FTIR Spectra and Normal-Mode Analysis of a Tetranuclear Manganese Adamantane-like Complex in Two Electrochemically Prepared Oxidation States: Relevance to the Oxygen-Evolving Complex of Photosystem II
journal contributionposted on 22.08.2002, 00:00 by Hendrik Visser, Christopher E. Dubé, William H. Armstrong, Kenneth Sauer, Vittal K. Yachandra
The IR spectra and normal-mode analysis of the adamantane-like compound [Mn4O6(bpea)4]n+ (bpea = N,N-bis(2-pyridylmethyl)ethylamine) in two oxidation states, MnIV4 and MnIIIMnIV3, that are relevant to the oxygen-evolving complex of photosystem II are presented. Mn−O vibrational modes are identified with isotopic exchange, 16O→18O, of the mono-μ-oxo bridging atoms in the complex. IR spectra of the MnIIIMnIV3 species are obtained by electrochemical reduction of the MnIV4 species using a spectroelectrochemical cell, based on attenuated total reflection [Visser, H.; et al. Anal. Chem. 2001, 73, 4374−4378]. A novel method of subtraction is used to reduce background contributions from solvent and ligand modes, and the difference and double-difference spectra are used in identifying Mn−O bridging modes that are sensitive to oxidation state change.
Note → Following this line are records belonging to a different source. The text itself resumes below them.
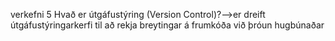 verkefni 5
Hvað er útgáfustýring (Version Control)?-->er dreift útgáfustýringarkerfi til að rekja breytingar á frumkóða við þróun hugbúnaðar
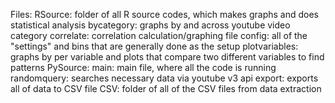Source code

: Files:
RSource: folder of all R source codes, which makes graphs and does statistical analysis
  bycategory: graphs by and across youtube video category
  correlate: correlation calculation/graphing file
  config: all of the "settings" and bins that are generally done as the setup
  plotvariables: graphs by per variable and plots that compare two different variables to find patterns
PySource:
  main: main file, where all the code is running
  randomquery: searches necessary data via youtube v3 api
  export: exports all of data to CSV file
CSV: folder of all of the CSV files from data extraction
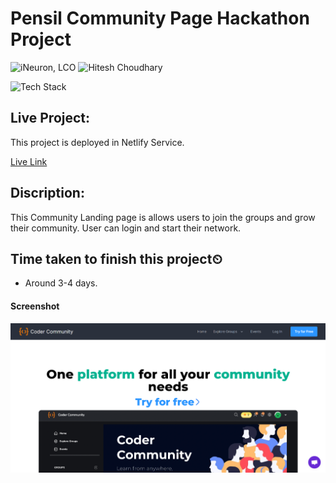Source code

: # Pensil Community Page Hackathon Project
![iNeuron, LCO](https://img.shields.io/badge/iNeuron-LCO-green)
![Hitesh Choudhary](https://img.shields.io/badge/Hitesh--Choudhary-Full--stack--JS--bootcamp-red)

![Tech Stack](https://img.shields.io/badge/Tech%20Stack-HTML%20%7C%20TailwindCSS-blue)


## Live Project:
This project is deployed in Netlify Service.

[Live Link](https://pensil-community-page.netlify.app/)

## Discription:
This Community Landing page is allows users to join the groups and grow their community. User can login and start their network.


## Time taken to finish this project⏲

-  Around 3-4 days.

#### Screenshot

![Desktop](./screenshot/Pencil-1.png)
Two strong IR bands are observed for the MnIV4 species at 745 and 707 cm-1, and a weaker band is observed at 510 cm-1. Upon reduction, the MnIIIMnIV3 species exhibits two strong IR bands at 745 and 680 cm-1, and several weaker bands are observed in the 510−425 cm-1 range. A normal-mode analysis is performed to assign all the relevant bridging modes in the oxidized MnIV4 and reduced MnIIIMnIV3 species. The calculated force constants for the MnIV4 species are frIV = 3.15 mdyn/Å, frOr = 0.55 mdyn/Å, and frMnr = 0.20 mdyn/Å. The force constants for the MnIIIMnIV3 species are frIV = 3.10 mdyn/Å, frIII = 2.45 mdyn/Å, frOr = 0.40 mdyn/Å, and frMnr = 0.15 mdyn/Å. This study provides insights for the identification of Mn−O modes in the IR spectra of the photosynthetic oxygen-evolving complex during its catalytic cycle.